* **EXERCISE SET**:
A. Copy word for word the part of the primary molar root canal study that runs from "Hence, the purpose" to "root canal morphology.".
B. In the primary molar root canal study, turn the paragraph that begins "Cone-beam volumetric tomography (CBVT)" into a short bulleted list that keeps its main facts.

Evaluation of Anatomical Variations in Root and Canal Morphology of Primary Maxillary Second Molars: A Cone-beam Computed Tomography Study

INTRODUCTION

Caries is the most common etiological factor that leads to pulpal involvement, which necessitates treatment to preserve the integrity of dental tissues.¹ Primary teeth have a thinner layer of mineralized tissue between the external and interior surfaces of teeth than permanent teeth, allowing bacteria to readily penetrate the pulp.²

Changes in the chronology and eruption sequence of permanent teeth are one of the major problems produced by the premature loss of primary teeth; thus, conserving primary teeth in children is an essential concept that commonly requires endodontic treatment.³ Because of the unique internal geometry of the pulp cavity and features not frequently found in permanent teeth, such as connections involving furcation and horizontal anastomosis root canal therapy in primary teeth is regarded as exceedingly complex.^2,4 Endodontic therapy requires a thorough understanding of the shape and diversity of the root canals of primary teeth.⁴ Aside from that, as root resorption begins, dentin is deposited within the root canal system, which can drastically alter the size, shape, and number of root canals.¹

Dental periapical radiographs are commonly used for diagnostic purposes and but, such radiography provides only two-dimensional images of a three-dimensional structure, potentially resulting in treatment plan errrors.⁵

Cone-beam volumetric tomography (CBVT) or cone-beam computed tomography is an efficient tool that provides precise pictures of the dentoalveolar areas for disease detection and is even useful in the field of endodontics.⁶ It has a less radiation dose than medical CT and higher resolution than conventional radiography technique. When utilized with a limited field of view (FOV) and small voxel size, it is currently regarded as the “GOLD standard” for determining root canal anatomy.^5,7 It is also possible to obtain segments from various levels that do not contain projection errors due to superimposition and magnification, allowing for more precise three-dimensional views of the teeth.⁵

A large number of studies have been carried out in permanent teeth regarding various root canal configuration/classifications which have been proposed, and well documented in the literature. However, studies using CBCT to detect root canal morphology of primary teeth in Indian children are quite uncommon.²

Hence, the purpose of this study was to determine the number and morphology of root canals in primary maxillary second molars, as well as the applicability of CBCT in determining root canal morphology.

(Data entries)
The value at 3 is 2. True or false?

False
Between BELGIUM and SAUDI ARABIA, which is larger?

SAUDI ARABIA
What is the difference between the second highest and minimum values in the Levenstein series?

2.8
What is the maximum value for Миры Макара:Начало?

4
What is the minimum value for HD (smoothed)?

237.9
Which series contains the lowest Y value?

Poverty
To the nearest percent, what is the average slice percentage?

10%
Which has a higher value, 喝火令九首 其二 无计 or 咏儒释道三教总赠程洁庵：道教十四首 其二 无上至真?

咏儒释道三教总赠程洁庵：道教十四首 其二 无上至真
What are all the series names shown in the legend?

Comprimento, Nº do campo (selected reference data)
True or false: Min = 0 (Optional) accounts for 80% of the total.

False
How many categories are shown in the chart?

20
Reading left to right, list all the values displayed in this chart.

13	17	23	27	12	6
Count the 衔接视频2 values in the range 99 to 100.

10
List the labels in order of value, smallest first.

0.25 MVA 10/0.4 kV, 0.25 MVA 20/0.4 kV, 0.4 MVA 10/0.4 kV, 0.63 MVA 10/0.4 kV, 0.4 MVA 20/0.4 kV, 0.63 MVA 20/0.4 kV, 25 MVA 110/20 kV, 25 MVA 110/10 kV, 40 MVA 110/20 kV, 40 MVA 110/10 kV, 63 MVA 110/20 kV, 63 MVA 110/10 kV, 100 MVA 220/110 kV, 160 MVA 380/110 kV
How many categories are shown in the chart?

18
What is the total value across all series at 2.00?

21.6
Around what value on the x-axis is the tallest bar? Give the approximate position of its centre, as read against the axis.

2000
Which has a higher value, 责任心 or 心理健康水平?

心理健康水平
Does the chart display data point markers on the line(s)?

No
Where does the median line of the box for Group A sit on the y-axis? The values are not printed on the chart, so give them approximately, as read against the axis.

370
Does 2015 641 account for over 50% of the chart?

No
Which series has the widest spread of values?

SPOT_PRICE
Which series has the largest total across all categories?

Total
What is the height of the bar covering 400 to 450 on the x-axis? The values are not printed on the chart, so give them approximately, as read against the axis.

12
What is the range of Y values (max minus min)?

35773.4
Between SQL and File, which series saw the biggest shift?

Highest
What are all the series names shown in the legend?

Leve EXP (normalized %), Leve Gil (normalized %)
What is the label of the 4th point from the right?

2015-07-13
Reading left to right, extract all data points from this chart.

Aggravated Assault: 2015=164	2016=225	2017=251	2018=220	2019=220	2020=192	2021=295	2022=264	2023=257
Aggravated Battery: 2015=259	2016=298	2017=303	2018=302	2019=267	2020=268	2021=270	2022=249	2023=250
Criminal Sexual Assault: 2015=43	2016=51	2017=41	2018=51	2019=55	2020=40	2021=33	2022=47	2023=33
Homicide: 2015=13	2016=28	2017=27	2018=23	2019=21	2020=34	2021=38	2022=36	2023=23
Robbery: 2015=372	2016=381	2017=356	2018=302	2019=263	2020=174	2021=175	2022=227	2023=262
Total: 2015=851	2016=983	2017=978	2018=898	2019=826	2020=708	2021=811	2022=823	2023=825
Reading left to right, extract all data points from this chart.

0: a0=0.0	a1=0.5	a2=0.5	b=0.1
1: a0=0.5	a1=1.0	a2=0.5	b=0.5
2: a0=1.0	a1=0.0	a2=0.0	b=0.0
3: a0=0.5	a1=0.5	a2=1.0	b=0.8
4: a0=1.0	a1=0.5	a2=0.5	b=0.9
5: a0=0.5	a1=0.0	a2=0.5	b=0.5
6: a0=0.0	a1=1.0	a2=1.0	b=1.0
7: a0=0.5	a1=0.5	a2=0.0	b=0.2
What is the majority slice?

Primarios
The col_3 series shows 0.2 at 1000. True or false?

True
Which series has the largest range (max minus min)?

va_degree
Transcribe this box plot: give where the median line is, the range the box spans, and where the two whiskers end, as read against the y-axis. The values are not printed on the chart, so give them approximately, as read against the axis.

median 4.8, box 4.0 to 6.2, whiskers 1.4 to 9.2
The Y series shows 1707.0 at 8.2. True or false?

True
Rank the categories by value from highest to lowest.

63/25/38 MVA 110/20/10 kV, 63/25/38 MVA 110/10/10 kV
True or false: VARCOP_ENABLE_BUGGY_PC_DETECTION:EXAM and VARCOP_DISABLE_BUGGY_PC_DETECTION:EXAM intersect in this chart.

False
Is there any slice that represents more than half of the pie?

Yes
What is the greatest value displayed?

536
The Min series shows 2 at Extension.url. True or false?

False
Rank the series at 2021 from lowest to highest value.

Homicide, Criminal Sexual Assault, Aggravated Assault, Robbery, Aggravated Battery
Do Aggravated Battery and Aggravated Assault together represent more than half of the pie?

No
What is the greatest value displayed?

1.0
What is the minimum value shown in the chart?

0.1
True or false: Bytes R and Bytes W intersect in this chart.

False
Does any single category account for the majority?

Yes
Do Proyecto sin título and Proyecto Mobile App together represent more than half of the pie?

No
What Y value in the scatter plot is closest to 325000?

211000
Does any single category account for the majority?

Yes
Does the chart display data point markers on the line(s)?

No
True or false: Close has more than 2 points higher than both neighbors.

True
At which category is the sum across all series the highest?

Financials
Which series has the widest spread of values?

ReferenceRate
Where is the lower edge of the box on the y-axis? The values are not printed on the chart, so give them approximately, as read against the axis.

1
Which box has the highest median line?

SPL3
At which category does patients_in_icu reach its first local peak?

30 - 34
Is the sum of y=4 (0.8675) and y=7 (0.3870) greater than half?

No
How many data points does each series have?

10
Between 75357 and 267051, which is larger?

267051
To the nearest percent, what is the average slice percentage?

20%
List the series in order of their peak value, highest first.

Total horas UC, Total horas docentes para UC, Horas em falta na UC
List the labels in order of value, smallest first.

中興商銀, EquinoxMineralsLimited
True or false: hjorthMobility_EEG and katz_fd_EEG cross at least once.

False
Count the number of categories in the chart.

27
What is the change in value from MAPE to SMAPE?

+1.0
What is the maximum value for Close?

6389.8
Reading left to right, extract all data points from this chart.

* **TASK ANSWERS**:
A.
Hence, the purpose of this study was to determine the number and morphology of root canals in primary maxillary second molars, as well as the applicability of CBCT in determining root canal morphology.

B.
- Cone-beam volumetric tomography (CBVT), or cone-beam computed tomography, gives precise pictures of the dentoalveolar areas for disease detection and is useful in endodontics.
- It uses a lower radiation dose than medical CT and has higher resolution than conventional radiography.
- With a limited field of view (FOV) and small voxel size, it is currently regarded as the "GOLD standard" for determining root canal anatomy.
- It can produce segments from various levels without projection errors from superimposition and magnification, giving more precise three-dimensional views of the teeth.